Project: Cozy4     -     Entry

Dec 12, 2022 60 Cowl #3 Category: C23 Eng+Cowl
I can accept the quality of the top cowl (CF + Coremat + CF) but I was sure the commercial ones must be better. In KY, Greg Cross had one he ended up not using, whcih he said was for a wide deck 360. It was a 3-day 2000 mile round trip but I went up, socialized and brought it home. Then I found it is actually a poor fit - !@#$!. The commercial cowl has the oil door too far forward and the exhaust openings are too tight and incorrectly oriented. The upside is that my Coremat cowl is about 60% of the weight of the commercial product and a lot stiffer. Time to double down on making the lower cowl....

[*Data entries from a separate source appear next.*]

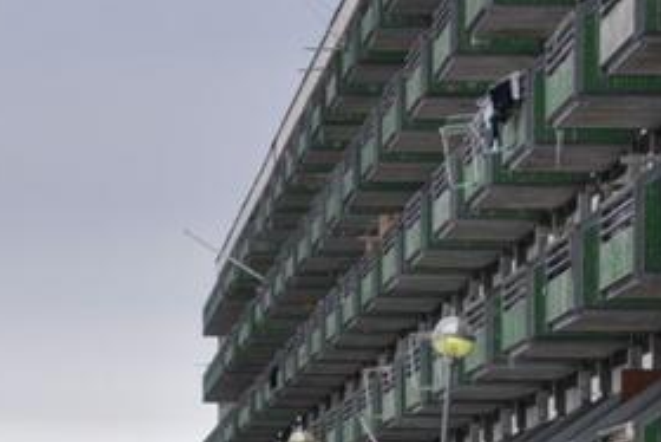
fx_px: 4721
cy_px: 522
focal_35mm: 257
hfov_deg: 8.0
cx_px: 212
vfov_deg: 5.3
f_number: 5.6
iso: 200
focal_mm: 40
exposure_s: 1/125
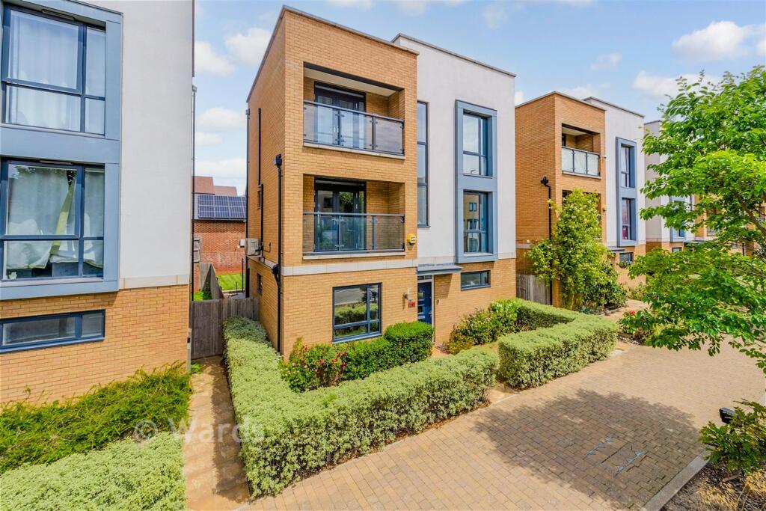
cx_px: 383
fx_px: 298
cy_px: 256
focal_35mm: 14
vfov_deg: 81.2
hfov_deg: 104.2
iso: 100
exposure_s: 1/320
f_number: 8
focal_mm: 14
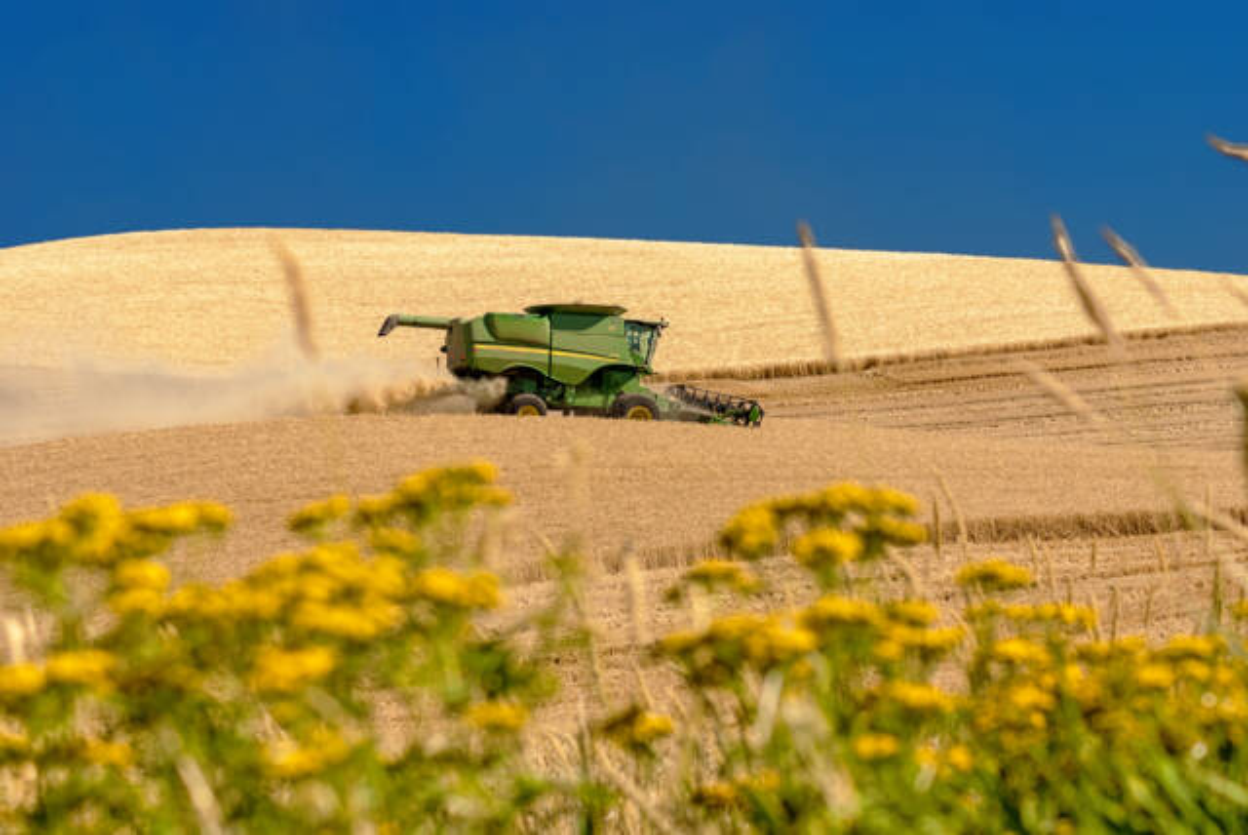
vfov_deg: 10.8
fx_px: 4424
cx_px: 624
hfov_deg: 16.1
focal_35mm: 128
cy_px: 418
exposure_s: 1/250
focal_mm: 85
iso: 100
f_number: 8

This has proven to be a much bigger task than expected, and perhaps it would have been more direct to flip the plane again. But I persevere. Here's what has proven successful.

I need a tight fit at the firewall/wing root, and then at the trailing edge, particularly around my exhaust eductors.
- Lower profile. I used square cross section aluminum to bridge the NACA duct, providing a shelf/lip for the forward edge pf the lower cowl. The lower cowl needs to wrap around the air intake, alternator and starter, reaching up in front of the ring gear to fit behind the (extended) prop hub. I like having at least a 1.5" gap for the lower engine baffle. I used building sheet foam (purple!) to profile the lower cowl - it ended up looking like a hockey stick. I copied that foam shape onto luan plywood and fixed it in place using 5 minute epoxy. The plywood ends up as a keel for my boat tail lower cowling.
- Wing root match. Using the same wing root profile as used for the upper cowling, I built on the plane a foam block lower cowling. The wing root blocks were held in place with bamboo skewers passing thorugh the wood profiles into the foam . At this point I have gone through a _lot_ of foam insulation sheets, and the cost approaches buying something from Velocity. Moving on...
- I did a rough carving of the foam while in place on the plane. I then (carefully!) supported the cowl while I sliced the foam away form the wing root profiles and firewall. I removed the cowl and reinforced the inside with pour foam and building foam. At the sides I added an additional 3/4" wing profile, copying the wooden ones. The block was then moved to the bench, ending the messiest part of the upside down work. Note that with the interior of the foam core now reinforced with pur foam, this core can no longer fit on the plane.
- Firewall profile. I trimmed a piece of foam board to match the exisiting firewall lip. Fitting it to the foam core I saw that it was not a great fit to the new foam template. !@#$!. After 3x checking the template I used both foam and plaster to get a darn good match. I then re-shaped the cowl to smoothly flow from the correct firewall profile.

[Sidebar: Spray foam was an uncontrolled horror, but it took only 2-3 hours to clean that up. Pour foam is much easier to sand, but expensive and it's hard to predict how it flows before it swells, gells and hardens. I was happy to find a pour foam source even less expensive than my bare bones boat supply distributer - Amazon has some, and they sent me 1/2 g containers of A&B when I had paid for only the quarts. Doing it again I would build on the airplane with blocks of foam, remove and add a thick pour foam layer, shape with rasps, then use plaster to get a smooth surface. Model one side, then cut templates and shape the other.]